Yes, crowdsourcing science experiments! Now we call it Citizen Science. She had just read a book by a Baron von Reichenbach on magnetism in which he had suggested a whole host of experiments, such as moving magnets up and down a person's body, showing people magnets in the dark, and holding heavy and light magnets and asking them if they felt any sensations. She could see that he had some great ideas, but she was not convinced by his examples alone.
Ada was not the only Victorian to ask the general public for help collecting data. Charles Darwin, the Origin of Species man, wrote to gardeners, diplomats, army officers and scientists across the world asking for information about the plants they grew and the animals (including people) they saw. This all helped him build up the concrete evidence that natural selection was the way evolution works. People even sent him gifts of live animals in the post. A Danish gentleman sent him a parcel of live barnacles. When they did not arrive on time, Darwin, desperate to dissect the species, panicked and got ready to offer a reward in the Times newspaper. Luckily they arrived intact, fresh and not too smelly!

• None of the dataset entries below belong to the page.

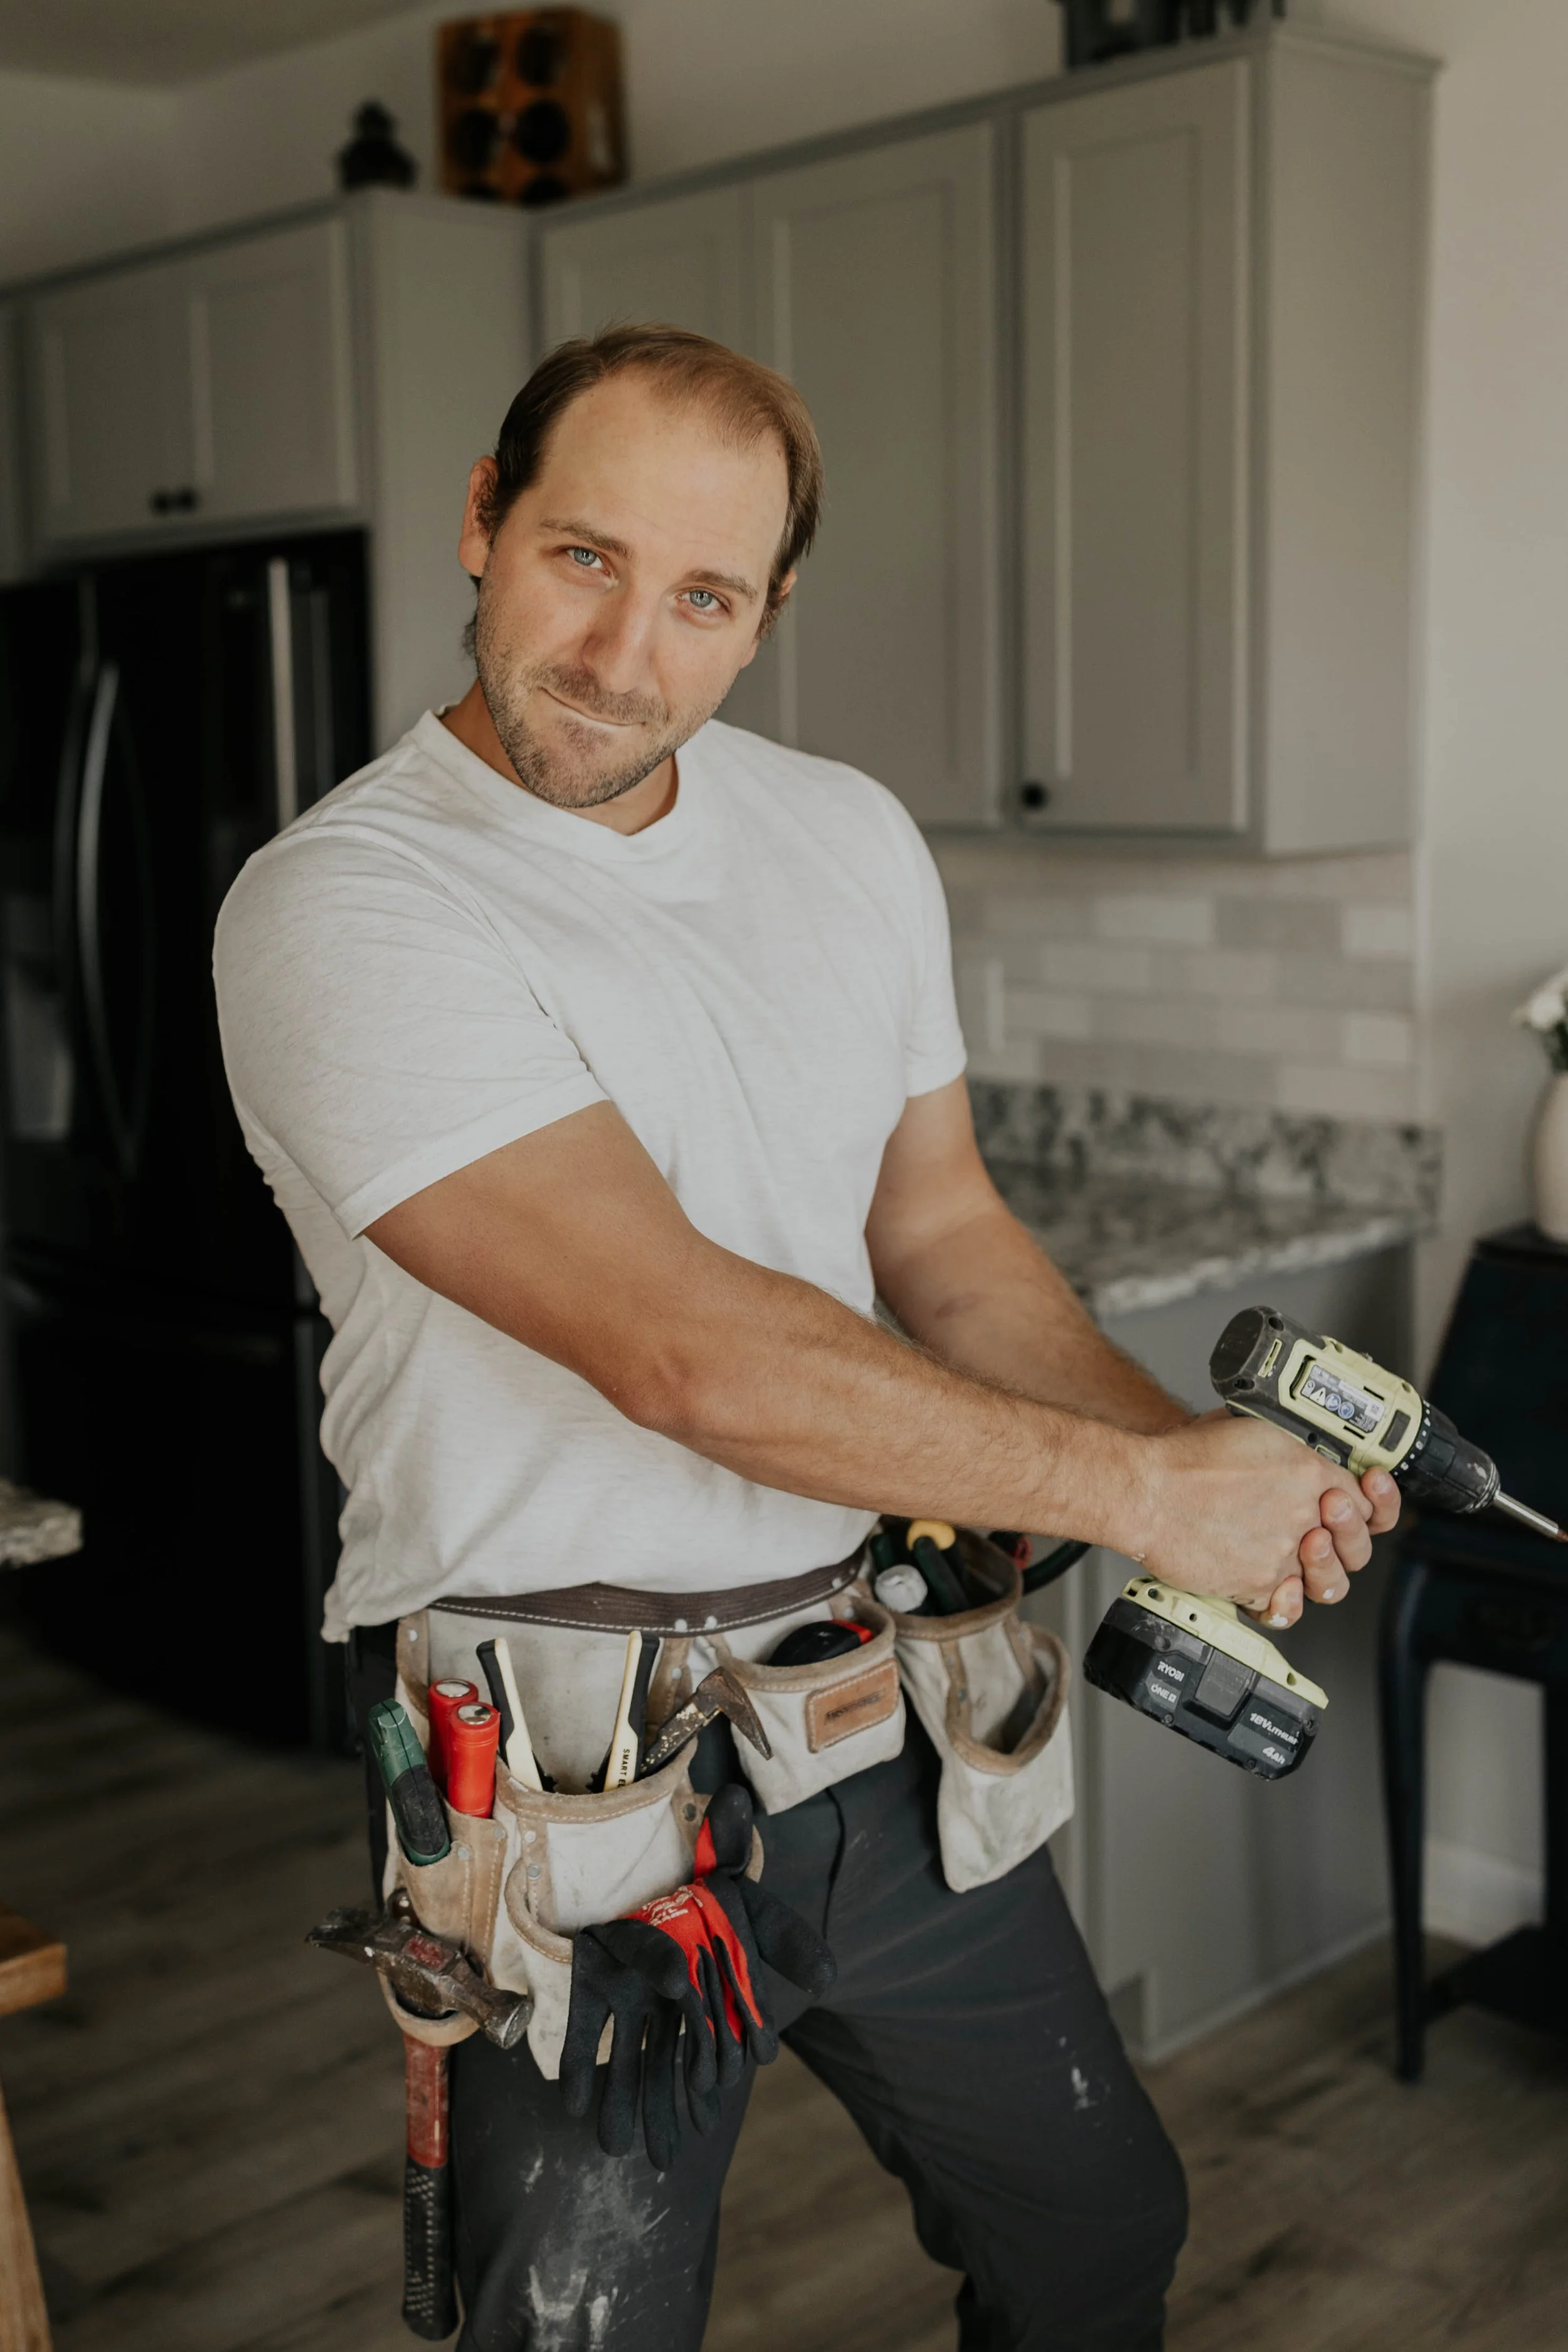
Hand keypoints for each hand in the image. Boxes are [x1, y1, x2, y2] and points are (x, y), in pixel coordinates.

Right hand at [1127, 1411, 1402, 1627]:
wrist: (1145, 1492)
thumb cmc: (1182, 1458)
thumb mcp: (1249, 1428)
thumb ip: (1285, 1447)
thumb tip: (1297, 1449)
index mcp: (1307, 1470)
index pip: (1364, 1499)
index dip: (1368, 1504)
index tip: (1357, 1502)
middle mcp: (1302, 1514)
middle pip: (1355, 1546)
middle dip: (1346, 1540)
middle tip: (1322, 1529)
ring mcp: (1282, 1554)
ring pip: (1326, 1582)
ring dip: (1321, 1572)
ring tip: (1300, 1555)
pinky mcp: (1257, 1585)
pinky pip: (1286, 1609)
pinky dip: (1283, 1604)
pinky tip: (1279, 1590)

Today we might take part in the RSPB's Big Garden Bird Watch, contribute to a blog, 'favourite' a tweet, 'like' an Instagram post or vote for our favorite performer in a talent show. We participate, and 'amuse our idle hours' sometimes in the pursuit of science, sometimes not. Public research is a big new topic, with governments and companies looking to use people power. Innovations such as shared mapping systems ask users to upload details about a place, add photographs, rectify mistakes. Wikipedia is sourced by volunteers, with other volunteers checking accuracy. Galaxy Zoo volunteers even found a whole new planet that orbits four stars!

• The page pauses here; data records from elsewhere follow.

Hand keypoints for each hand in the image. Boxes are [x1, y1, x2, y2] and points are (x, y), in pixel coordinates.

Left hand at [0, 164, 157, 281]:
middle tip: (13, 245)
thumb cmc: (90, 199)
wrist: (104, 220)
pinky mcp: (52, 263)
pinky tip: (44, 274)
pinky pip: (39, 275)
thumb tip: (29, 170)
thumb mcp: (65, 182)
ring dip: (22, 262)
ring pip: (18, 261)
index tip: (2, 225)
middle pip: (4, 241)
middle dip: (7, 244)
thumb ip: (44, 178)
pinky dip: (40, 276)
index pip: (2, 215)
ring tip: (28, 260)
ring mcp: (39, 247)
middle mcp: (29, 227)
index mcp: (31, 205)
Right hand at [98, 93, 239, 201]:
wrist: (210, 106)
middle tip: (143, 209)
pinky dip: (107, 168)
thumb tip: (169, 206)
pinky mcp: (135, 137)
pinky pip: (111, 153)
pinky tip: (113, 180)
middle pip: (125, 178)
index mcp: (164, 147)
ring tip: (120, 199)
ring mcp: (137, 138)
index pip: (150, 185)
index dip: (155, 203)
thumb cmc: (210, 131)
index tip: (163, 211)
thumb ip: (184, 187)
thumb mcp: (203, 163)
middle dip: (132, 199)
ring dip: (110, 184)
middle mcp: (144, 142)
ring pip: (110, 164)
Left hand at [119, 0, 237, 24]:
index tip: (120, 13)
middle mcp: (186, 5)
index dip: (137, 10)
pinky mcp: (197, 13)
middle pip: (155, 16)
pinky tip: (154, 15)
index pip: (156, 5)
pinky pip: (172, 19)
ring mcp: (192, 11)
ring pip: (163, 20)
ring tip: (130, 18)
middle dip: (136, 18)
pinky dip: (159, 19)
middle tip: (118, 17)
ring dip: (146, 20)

What would Ada be asking us to research? Test your own DNA and send in the results? Measure air quality and keep a record on a central database? Build your own 'find a barnacle' app. But rather than writing a journal or sending a parcel of barnacles, log it on line, click this link here, design your own survey. Ada's computers are in on the act again.
Why not find a Citizen Science project on something you are interested in. Sometimes called public science or science outreach projects they might be run by local universities, museums, your council, charities or through crowdsourced internet projects such as www.zooniverse.org. Share what you do with others and spread Ada's word to be a modern day volunteer.